Why does my cake sink?

sunken-cake

Have you been asking yourself the same question?

Recently we have had a few discussions over on our Facebook page about the reason for sinking cakes so I thought I’d whip together a blog on some tricks and tips to stop your cake from sinking and avoid that horrible deflated feeling!

So…. Why Does My Cake Sink?

Cakes can sink for a number of reasons but there’s 5 main ones that I’m going to mention in today’s blog so let’s get started.

Too Much Baking Powder

Raising agent, believe it or not, can have a counter productive effect if too much is added. Adding too much to your cake mix can often bring your cake crashing down and looking rather sorry for itself.

Top things to remember:

  • You should never add baking powder as well as self raising flour… self raising flour already has the raising agent in it and adding more can cause the cake to sink.
  • An average basic ratio from plain flour to baking powder is 120g of flour to 1.5 tsp of baking powder. Once you know the basic ratio then you can often tell if there’s just been a miss type on the recipe.

 

Old Baking Powder

Old baking powder can hang around the cupboard and sometimes we find we have several in there at a time. Fresh baking powder is important to encourage your cake to rise the way it should, not doing a quick test before using it can be a costly expense and result in the need to start all over again!

Top things to remember:

  • Check the dates on your baking powder it often only works for 6-12 months.
  • Do The Test: Add 1tsp of baking powder to 110 ml of hot water. This should result in the water fizzing & bubbling rapidly, if this does nothing to the water or only a small reaction occurs you need to chuck out that baking powder and take a trip to the shops!

 

Temperature

The temperature of your oven and cake mix all make a difference. Ensure your cake isn’t a flop by following some simple rules when baking your cake. It’s well worth investing in an external oven thermometer to make sure the collaboration of your oven is correct and you are making sure your oven is hot enough.

Top things to remember:

  • Preheat your oven well before putting your cake in.
  • Ingredients are recommended to be at room temperature.
  • Read the thermometer not the oven dial to give you a true reading of temperature.

 

Over Beating

One of the most common causes of cakes sinking is due to over beating. With so many fantastic facilities to help us bake better such as the Kitchen Aid, it can often actually cause more harm than good on some occasions if we don’t use them correctly. When creaming sugar and butter we are required to mix until light and fluffy, however when you add your flour this should be gently folded in on a low speed or by hand to allow air to get in to the mixture. Over mixing the cake batter can not only cause the cake to sink but can create a greasy, heavy cake.

Top things to remember:

  • Beat on a high speed only before adding the flour.
  • Once the flour has been added fold the mix together by hand or on low speed.
  • Once combined do not continue to mix.

 

Timing

It’s all about the timing… juggling the cake making and the kids run to school can be a challenge, no matter how rushed you are put aside the right amount of time for your baking as leaving your cake mixed on the side for hours can cause disaster when it comes down to baking. 20-30 minutes between baking cakes is fine however don’t leave your cake mix out longer than that or in the fridge, every minute longer you leave it more air is released from the cake mix causing the cake to sink in on itself in the oven.

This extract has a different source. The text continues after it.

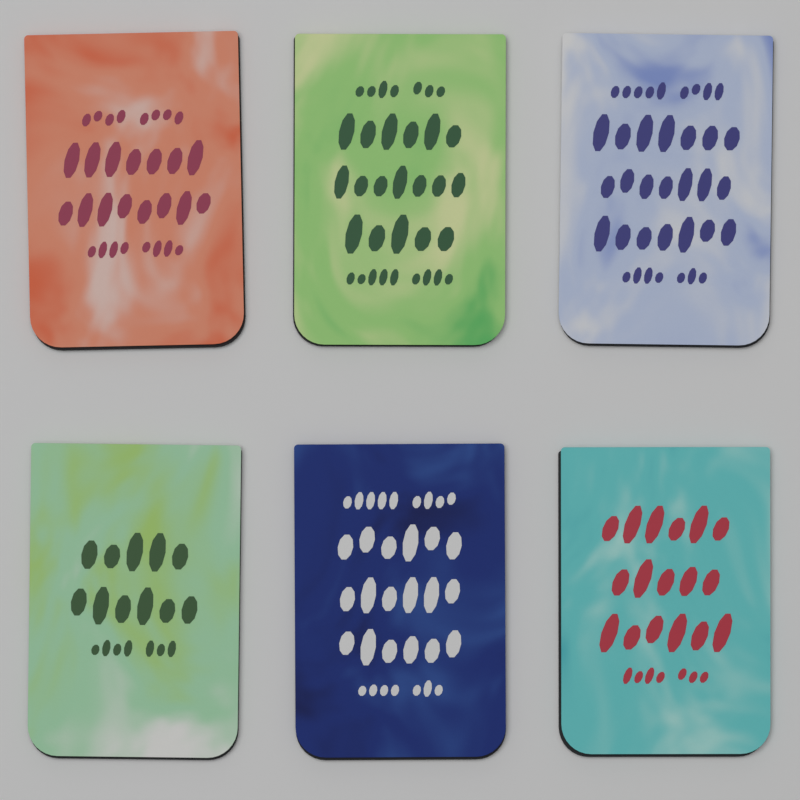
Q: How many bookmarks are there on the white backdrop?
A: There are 6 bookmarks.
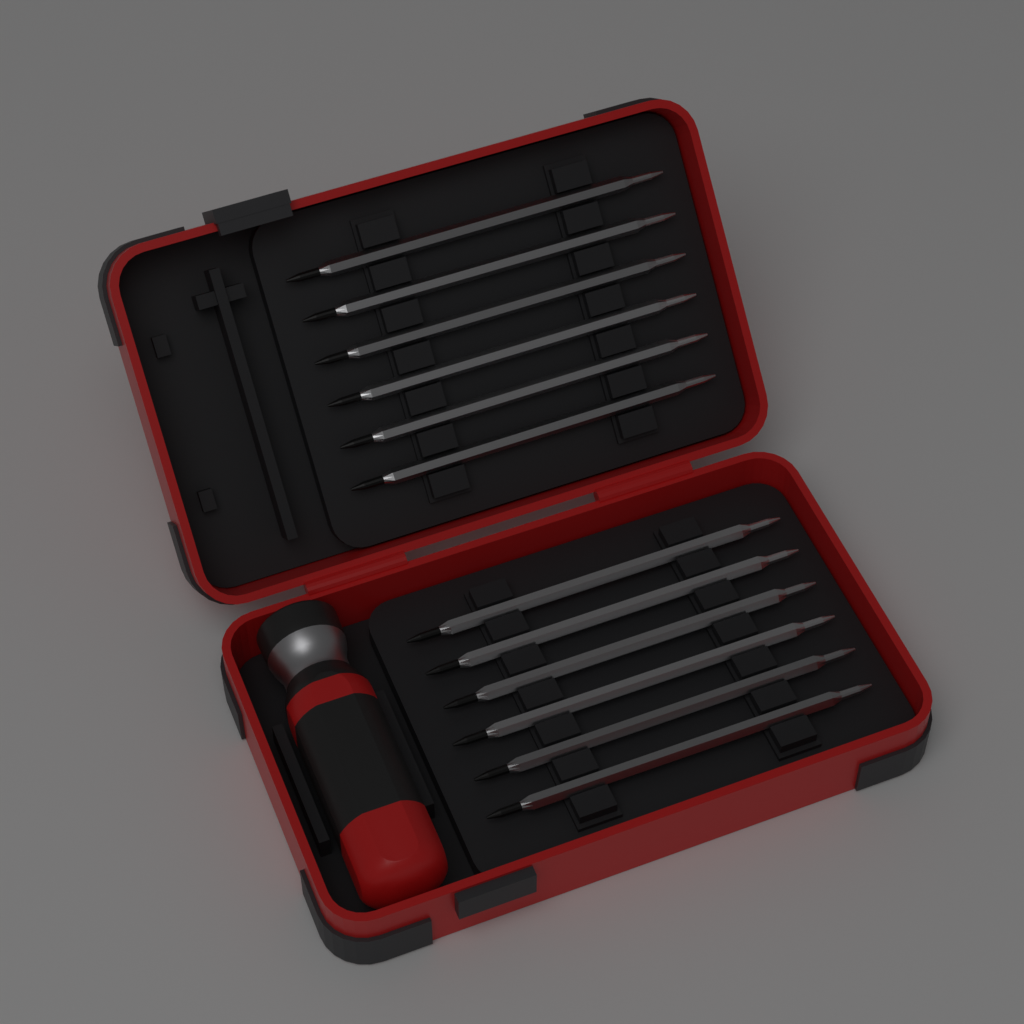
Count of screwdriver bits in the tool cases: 12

This happens because when you mix your wet & dry ingredients together the ingredients create a chemical reaction with the rising agent, this reaction is suppose to take place in the oven in the baking process but if left out it happens on the side of your kitchen counter without the heat it needs to encourage it to rise and stay light and fluffy!

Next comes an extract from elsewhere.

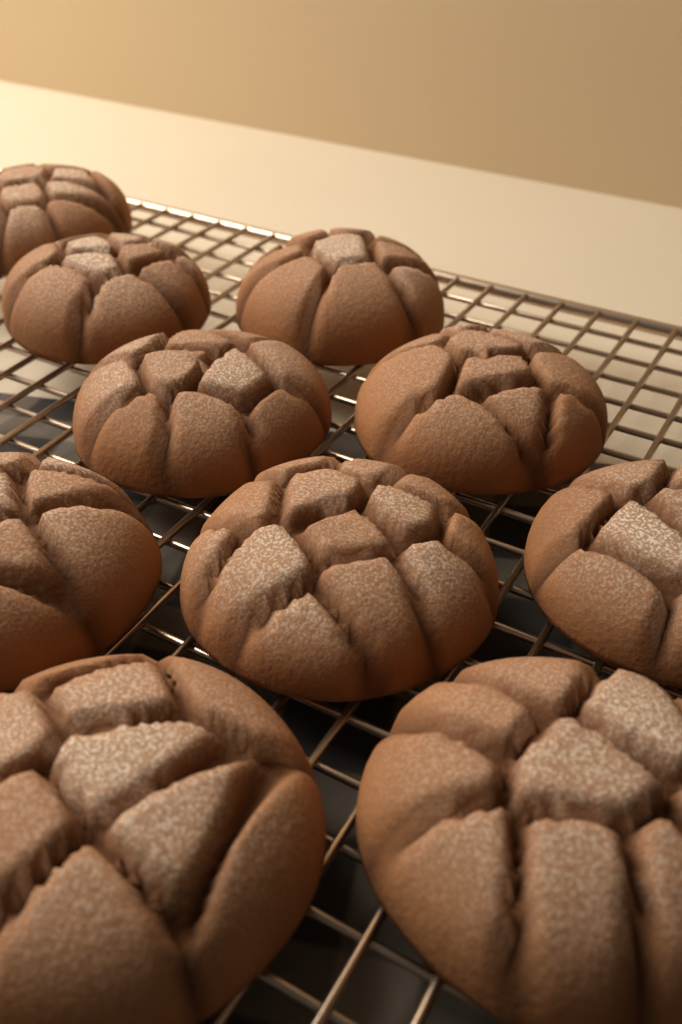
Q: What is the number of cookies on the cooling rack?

Time the cake well for cooking, when you have reached the time your cake has stated for cooking time then you can use a metal skewer to nip into the cake to check it’s fully cooked. This should be a quick process and if not cooked quickly shut that oven door! Letting cool air in can also cause the cake to sink…. it’s a minefield!

Top things to remember:

  • Don’t leave cake batter on the side for longer than 20-30 minutes before baking.
  • The quicker you bake, the better! Once mixed the chemical reaction begins so get it in the oven.
  • Opening the oven door prematurely can cause the cake to sink. Check the cake quickly with a skewer.

 

Skewer Test

Use a skewer to insert into the centre of the cake, take straight out & close the door ASAP.

  • A clean Skewer indicates the cake is fully cooked.
  • Mix or wet crumbs on the skewer means it needs longer.

 

Other things can make a difference to your cake results such as altitude, heat and humidity too. If you’ve moved to a much warmer country or you are baking at a higher altitude you may need to do some tinkering with your recipe. I hope that this blog helps you and thanks for taking the time to stop by and read it.